🤖 AI Summary
Existing video diffusion models exhibit latent motion-aware capabilities, yet lack effective mechanisms to harness them. This work proposes Moaw, a framework that explicitly unlocks their motion understanding through supervised training—repurposing video diffusion models from generation to dense motion tracking. By constructing a high-quality motion-annotated dataset, the method extracts highly discriminative motion features and injects them into a structurally identical generative model. Notably, Moaw enables zero-shot cross-model motion transfer without requiring additional adapters or fine-tuning. This study establishes a novel paradigm bridging generative modeling and motion understanding, achieving high-quality, controllable video motion transfer in a plug-and-play manner.
📝 Abstract
Video diffusion models, trained on large-scale datasets, naturally capture correspondences of shared features across frames. Recent works have exploited this property for tasks such as optical flow prediction and tracking in a zero-shot setting. Motivated by these findings, we investigate whether supervised training can more fully harness the tracking capability of video diffusion models. To this end, we propose Moaw, a framework that unleashes motion awareness for video diffusion models and leverages it to facilitate motion transfer.
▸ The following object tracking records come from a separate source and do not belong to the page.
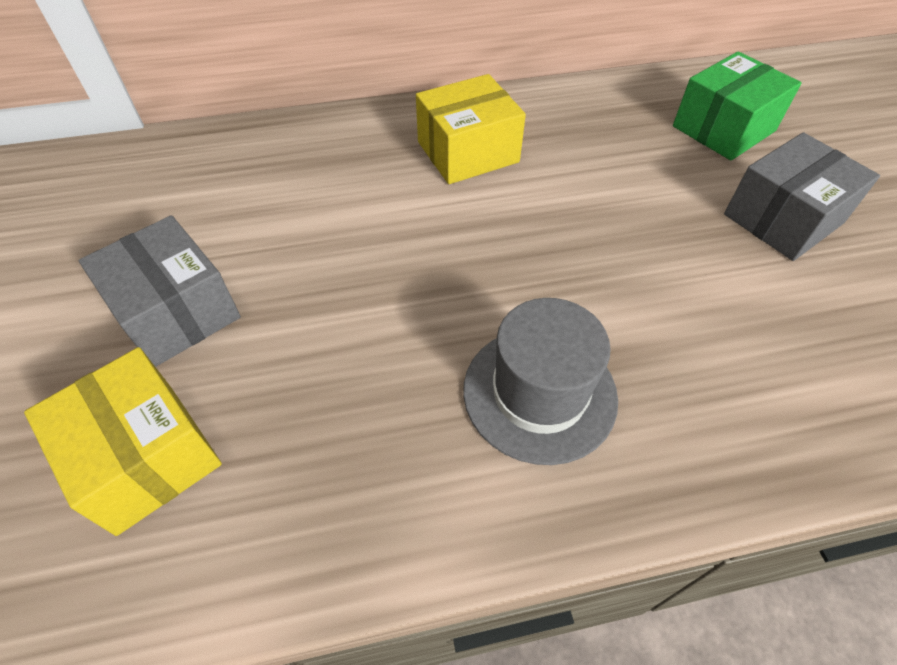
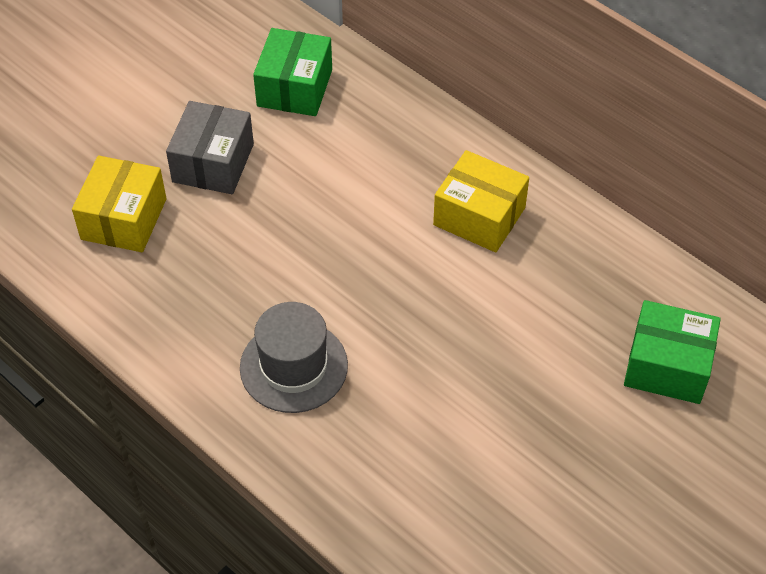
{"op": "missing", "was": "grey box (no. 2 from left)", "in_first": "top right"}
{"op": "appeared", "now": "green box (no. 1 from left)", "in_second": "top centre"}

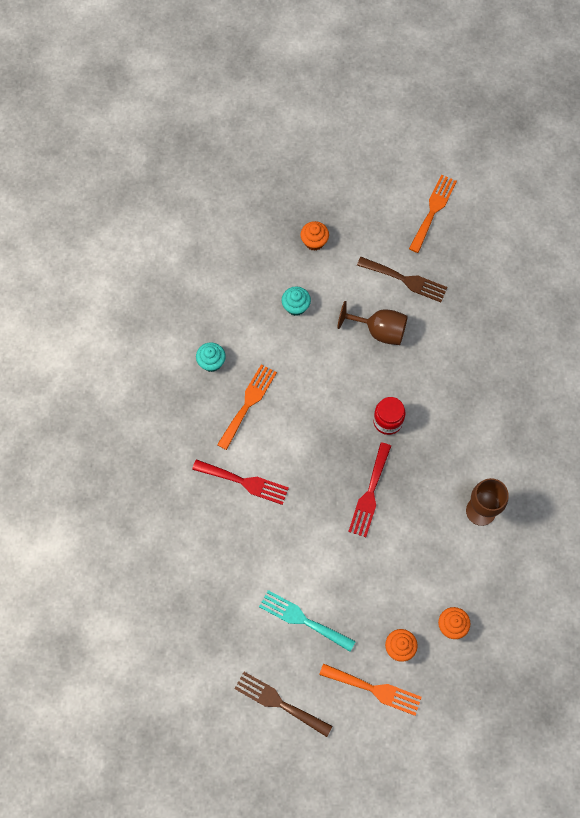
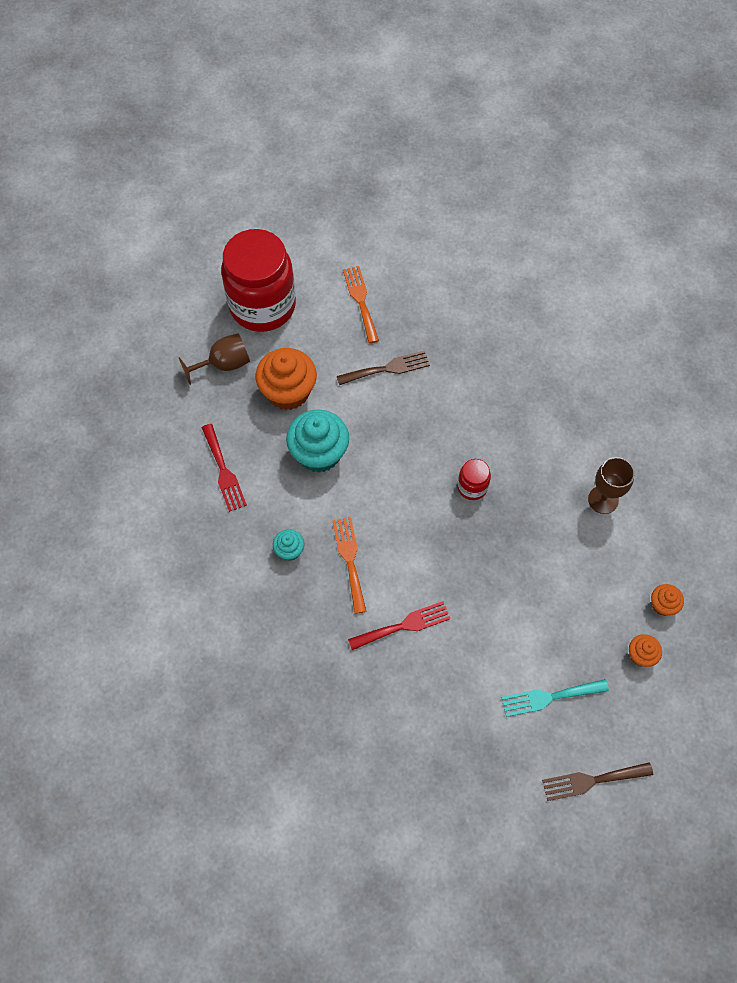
{"op": "missing", "was": "orange fork (no. 2 from left)", "in_first": "bottom centre"}
{"op": "appeared", "now": "red jar (no. 1 from left)", "in_second": "top centre"}
{"op": "relocated", "was": "brown goblet (no. 1 from left)", "in_first": "centre", "in_second": "middle left"}
{"op": "relocated", "was": "red fork (no. 2 from left in the first image)", "now": "red fork (no. 1 from left)", "in_first": "centre", "in_second": "middle left"}
{"op": "size", "was": "turquoise cupcake (no. 2 from left)", "in_first": "centre", "in_second": "centre", "ratio": 2.03}
{"op": "size", "was": "orange cupcake (no. 1 from left)", "in_first": "top centre", "in_second": "centre", "ratio": 2.03}

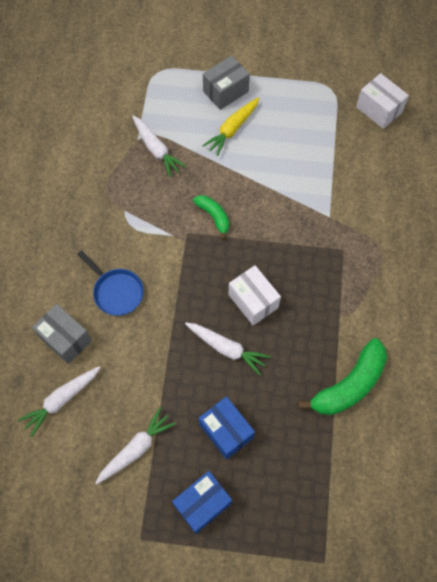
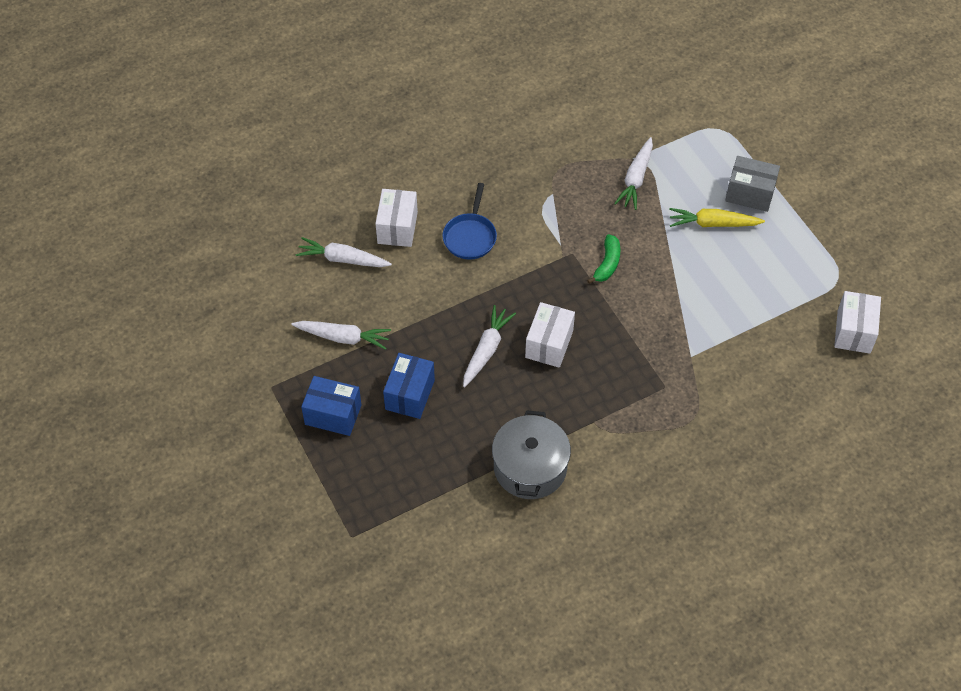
{"op": "exchanged", "was": "green banana (no. 2 from left)", "now": "grey pot", "in_first": "middle right", "in_second": "centre"}
{"op": "colour", "was": "grey box (no. 1 from left)", "now": "white box (no. 1 from left)", "in_first": "middle left", "in_second": "top centre"}
{"op": "spun", "was": "white carrot (no. 4 from left in the first image)", "in_first": "centre", "in_second": "centre", "clockwise": -150}

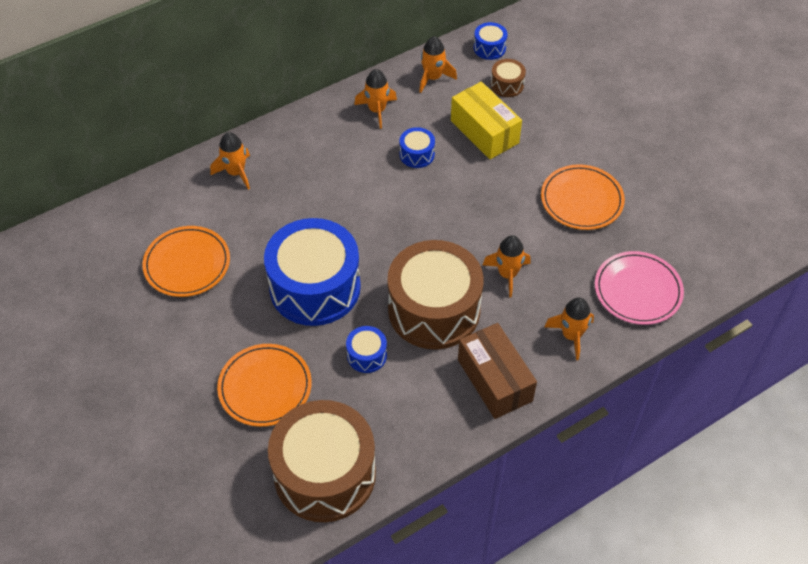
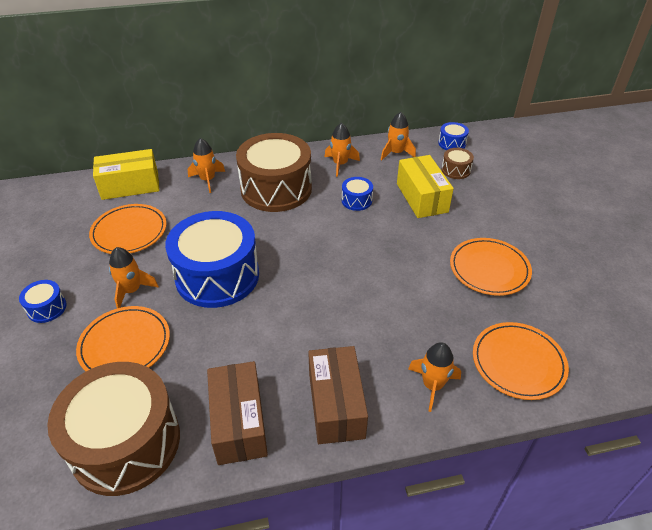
{"op": "appeared", "now": "yellow box (no. 1 from left)", "in_second": "top left"}
{"op": "appeared", "now": "brown box (no. 1 from left)", "in_second": "bottom centre"}
{"op": "relocated", "was": "blue drum (no. 2 from left in the first image)", "now": "blue drum (no. 1 from left)", "in_first": "centre", "in_second": "middle left"}
{"op": "relocated", "was": "brown drum (no. 2 from left)", "in_first": "centre", "in_second": "top centre"}
{"op": "relocated", "was": "orange rocket (no. 4 from left in the first image)", "now": "orange rocket (no. 1 from left)", "in_first": "centre", "in_second": "middle left"}
{"op": "colour", "was": "pink plate", "now": "orange plate (no. 4 from left)", "in_first": "middle right", "in_second": "bottom right"}

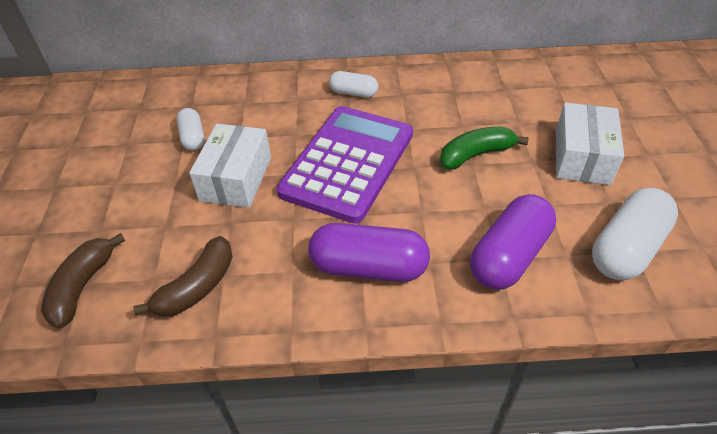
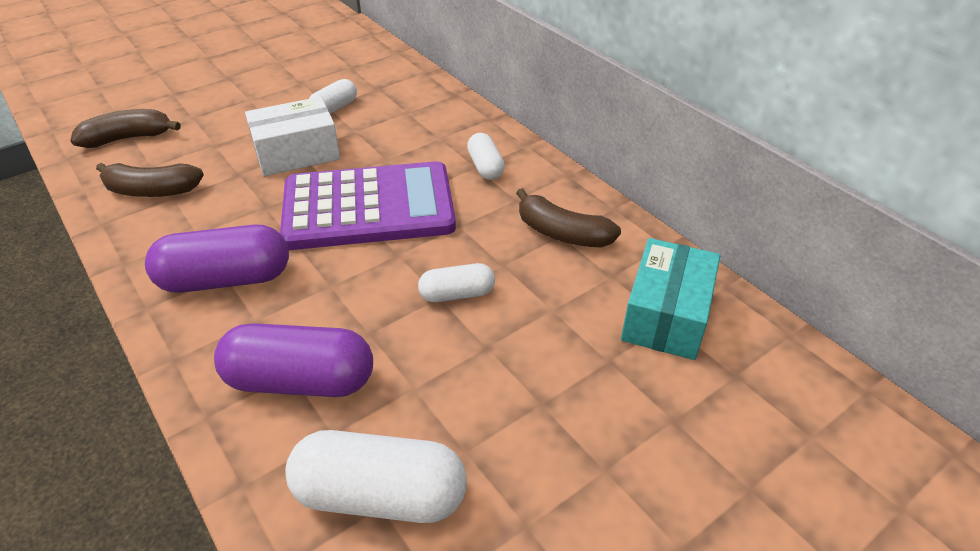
{"op": "missing", "was": "white box (no. 2 from left)", "in_first": "top right"}
{"op": "appeared", "now": "brown banana (no. 3 from left)", "in_second": "centre"}
{"op": "appeared", "now": "turquoise box", "in_second": "middle right"}
{"op": "exchanged", "was": "green banana", "now": "white capsule (no. 3 from left)", "in_first": "middle right", "in_second": "centre"}
{"op": "spun", "was": "purple capsule (no. 1 from left)", "in_first": "centre", "in_second": "middle left", "clockwise": -75}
Specifically, we train a diffusion model for motion perception, shifting its modality from image-to-video generation to video-to-dense-tracking. We then construct a motion-labeled dataset to identify features that encode the strongest motion information, and inject them into a structurally identical video generation model. Owing to the homogeneity between the two networks, these features can be naturally adapted in a zero-shot manner, enabling motion transfer without additional adapters. Our work provides a new paradigm for bridging generative modeling and motion understanding, paving the way for more unified and controllable video learning frameworks.